La fin de l’âge d’or

De profonds bouleversements politiques

La timide ouverture de la Palestine à l’Europe et au monde au XIXe siècle a permis à certaines puissances étrangères de s’imposer dans cet espace oriental que l’Empire Ottoman a de plus en plus de mal à gérer. La France, l’Angleterre, la Russie et l’Allemagne réussissent au nom d’intérêts religieux, économiques ou politiques à s’imposer et à rivaliser pour obtenir une place privilégiée auprès des autorités de la Porte, et surtout auprès des populations palestiniennes.

La France, fière de ses capitulations, a su s’imposer depuis le milieu du siècle comme une force de premier plan, à la fois religieuse comme protectrice des catholiques de l’Empire ottoman, et politique grâce à sa victoire en Crimée. L’évolution politique intérieure française, la montée en puissance du IIe Reich de Guillaume II, les velléités russes sur les territoires européens de la Porte et le soutien apporté aux chrétiens orthodoxes, font que la prépondérance française connaît à la fin du XIXe siècle de sérieux remous.

A ces batailles entre puissances étrangères sur fond de déliquescence de l’Empire ottoman, incapable de mener à bien des réformes pour moderniser son appareil politique et mieux gérer ses territoires, s’ajoutent des revendications des populations juives suivant une nouvelle politique mise en place sous l’impulsion de Théodore Herzl, le sionisme. Des deux premières alyot, et d’un début d’organisation politique de la communauté juive découlent les premières manifestations d’un nationalisme arabe.

Les premières années du XXe siècle sont ainsi une période où toutes les revendications s’éveillent sur fond de colonisation et d’amertume par rapport à des droits bafoués.

La France est, à la veille de la Première Guerre mondiale, un empire qui semble débordé de toutes parts, attaqué par les autres puissances catholiques réclamant l’abrogation des capitulations, et par l’Allemagne dont la visite fastueuse de Guillaume II à Jérusalem en 1898, lui a permis de créer un partenariat privilégié avec la Porte.

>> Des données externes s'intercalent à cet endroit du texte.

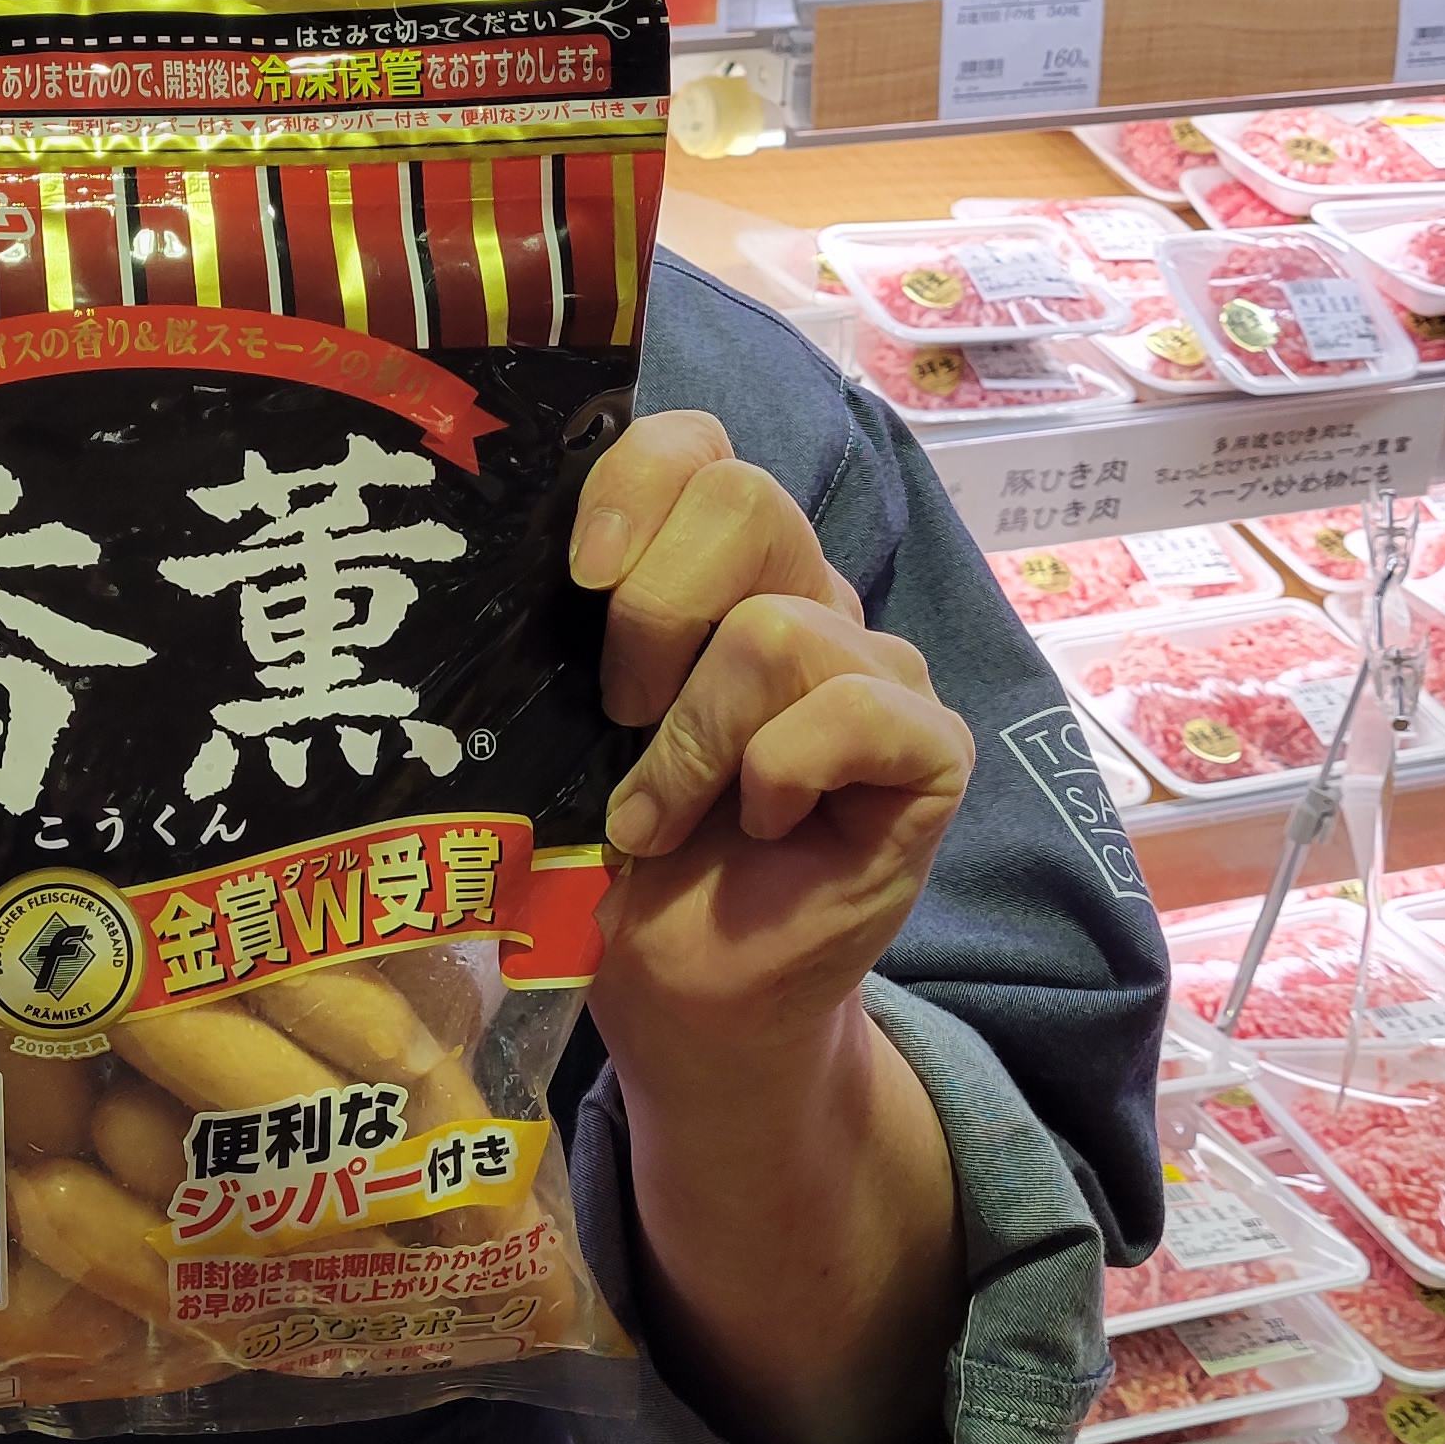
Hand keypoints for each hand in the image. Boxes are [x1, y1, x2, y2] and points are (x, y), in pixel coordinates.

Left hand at [574, 413, 973, 1062]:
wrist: (692, 997)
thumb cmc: (622, 864)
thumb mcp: (569, 735)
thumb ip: (574, 642)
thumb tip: (516, 576)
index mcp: (714, 573)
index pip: (697, 446)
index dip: (636, 480)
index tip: (580, 575)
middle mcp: (802, 597)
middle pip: (745, 498)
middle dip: (653, 612)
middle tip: (618, 716)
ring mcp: (875, 668)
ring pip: (776, 626)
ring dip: (694, 742)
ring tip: (664, 818)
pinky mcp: (928, 749)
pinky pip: (856, 708)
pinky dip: (782, 774)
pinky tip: (763, 830)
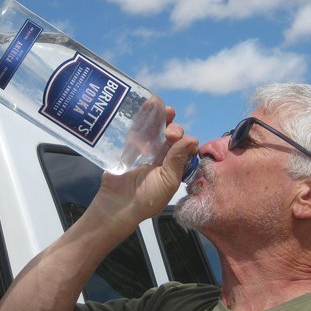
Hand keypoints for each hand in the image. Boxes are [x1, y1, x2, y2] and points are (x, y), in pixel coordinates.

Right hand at [91, 107, 198, 229]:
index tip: (180, 142)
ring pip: (157, 128)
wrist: (118, 204)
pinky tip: (147, 105)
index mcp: (175, 164)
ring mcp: (145, 149)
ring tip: (164, 110)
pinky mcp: (129, 145)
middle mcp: (162, 155)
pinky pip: (138, 128)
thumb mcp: (168, 181)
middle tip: (170, 133)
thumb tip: (192, 139)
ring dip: (162, 117)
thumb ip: (178, 160)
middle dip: (174, 129)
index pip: (185, 146)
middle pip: (172, 134)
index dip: (185, 140)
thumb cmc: (147, 198)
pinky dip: (143, 115)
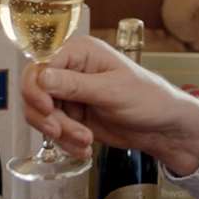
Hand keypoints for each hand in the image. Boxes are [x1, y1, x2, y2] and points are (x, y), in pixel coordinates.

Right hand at [21, 35, 198, 175]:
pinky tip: (84, 147)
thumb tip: (41, 76)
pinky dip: (65, 142)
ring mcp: (69, 94)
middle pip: (35, 91)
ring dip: (60, 132)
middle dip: (49, 117)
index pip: (40, 64)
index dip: (37, 89)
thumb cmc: (148, 99)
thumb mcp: (111, 91)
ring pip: (41, 114)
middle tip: (62, 131)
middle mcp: (70, 69)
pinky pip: (53, 129)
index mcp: (80, 51)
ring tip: (84, 141)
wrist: (163, 128)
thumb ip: (74, 85)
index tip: (47, 108)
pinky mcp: (72, 115)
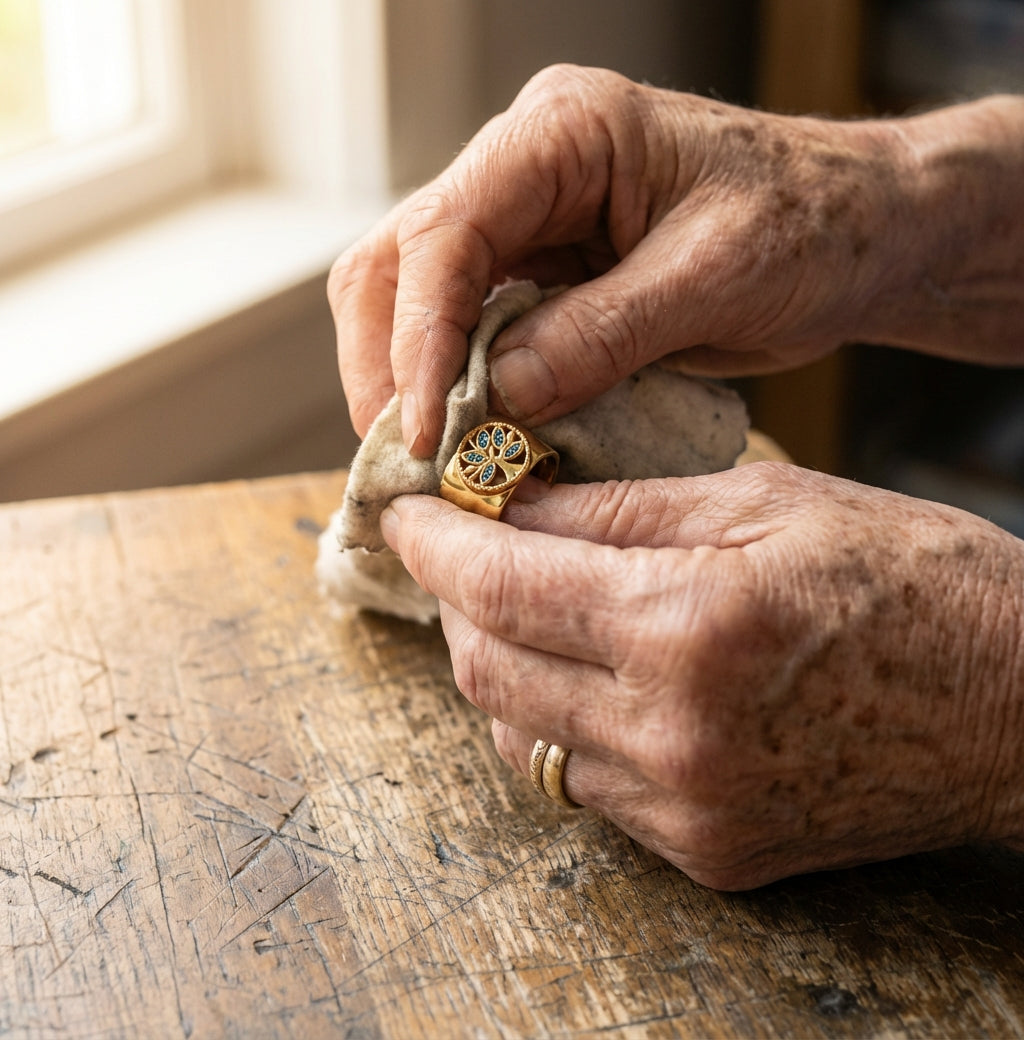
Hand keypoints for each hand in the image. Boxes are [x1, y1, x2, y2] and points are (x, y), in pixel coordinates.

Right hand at [328, 64, 1023, 455]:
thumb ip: (601, 335)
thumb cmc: (809, 227)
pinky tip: (471, 437)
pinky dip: (459, 388)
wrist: (855, 233)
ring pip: (417, 299)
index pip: (446, 232)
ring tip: (428, 461)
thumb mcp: (712, 279)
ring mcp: (526, 222)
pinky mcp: (541, 275)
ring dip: (410, 382)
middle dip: (388, 364)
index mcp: (563, 133)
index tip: (425, 432)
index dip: (420, 339)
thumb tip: (498, 400)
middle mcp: (524, 169)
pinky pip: (471, 331)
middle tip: (404, 459)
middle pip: (399, 261)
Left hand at [380, 465, 1023, 888]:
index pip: (502, 585)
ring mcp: (686, 809)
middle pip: (486, 671)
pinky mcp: (705, 850)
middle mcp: (672, 735)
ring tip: (520, 604)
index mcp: (689, 627)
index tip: (406, 512)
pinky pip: (581, 784)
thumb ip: (619, 508)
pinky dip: (554, 721)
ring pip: (519, 735)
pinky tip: (582, 673)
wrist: (1017, 708)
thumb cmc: (909, 579)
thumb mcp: (764, 503)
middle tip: (463, 548)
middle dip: (454, 600)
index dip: (437, 543)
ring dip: (497, 663)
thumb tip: (512, 502)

Dans un article sur la France en Palestine, écrit en janvier 1914, A. d’Anthouard s’inquiète de cette perte d’influence d’un pays qui a su au cours du XIXe siècle, en particulier grâce à ses religieux, s’imposer comme la force principale :

« Notre situation en Orient et en Palestine notamment, est toujours considérable. (…) Reposant sur des traditions séculaires jouissant d’un prestige traditionnel, elle est développée par une élite d’hommes intelligents et dévoués dignes de notre profonde reconnaissance. Mais des indices font craindre qu’elle ne soit arrêtée dans ses progrès. Un recul même est possible si l’on n’y prend garde. Que lui manque- t-il donc ? Le concours judicieux et persévérant de la métropole. (…) L’émulation entre nations prend une intensité que l’on n’avait jamais vue. Sous l’influence de la démocratie, le nationalisme s’étend aux collectivités, aux institutions qui, jusqu’ici, ne s’en étaient pas souciées ; il pénètre toutes les manifestations de la vie publique et de la vie morale et son ardeur, son intransigeance sont d’autant plus vives qu’il est plus jeune. L’Orient s’ouvre de plus en plus largement à cette concurrence et la lutte y est plus âpre que jamais. Est-ce le moment pour la France d’y affaiblir ses forces ? » 743 .

Ces inquiétudes s’ajoutent à celles de tous ceux, religieux ou non, qui sont soucieux des intérêts de la France en Orient, même si elle reste encore extrêmement présente, en particulier par le nombre de ses établissements scolaires et hospitaliers, et le personnel français y afférant 744 .

La Palestine ne pouvait qu’être un lieu de discorde en ces temps coloniaux, au cœur d’un « Empire malade », sur la route des Indes et abritant la ville trois fois sainte. La France a su au cours du XIXe tirer son épingle du jeu et acquérir un certain prestige mais les appétits des autres puissances européennes et les égarements de la politique intérieure vont contribuer à ce que cette présence française s’étiole, la Première Guerre mondiale donnant le coup de grâce.

Notes
743.

A. d’Anthouard, La France et la Palestine, in La Revue hebdomadaire, janvier 1914.

744.

Ibid. L’auteur donne les chiffres suivants sur les établissements français de Palestine : « La statistique enregistre soixante-trois établissements scolaires avec près de cinq mille élèves, parmi lesquels figuraient trois collèges, une école professionnelle, un institut biblique, une école normale, deux séminaires, quatorze établissements hospitaliers, une colonie agricole et une vaste hôtellerie pour pèlerins. La plupart de ces créations ont été accomplies par des religieux français ».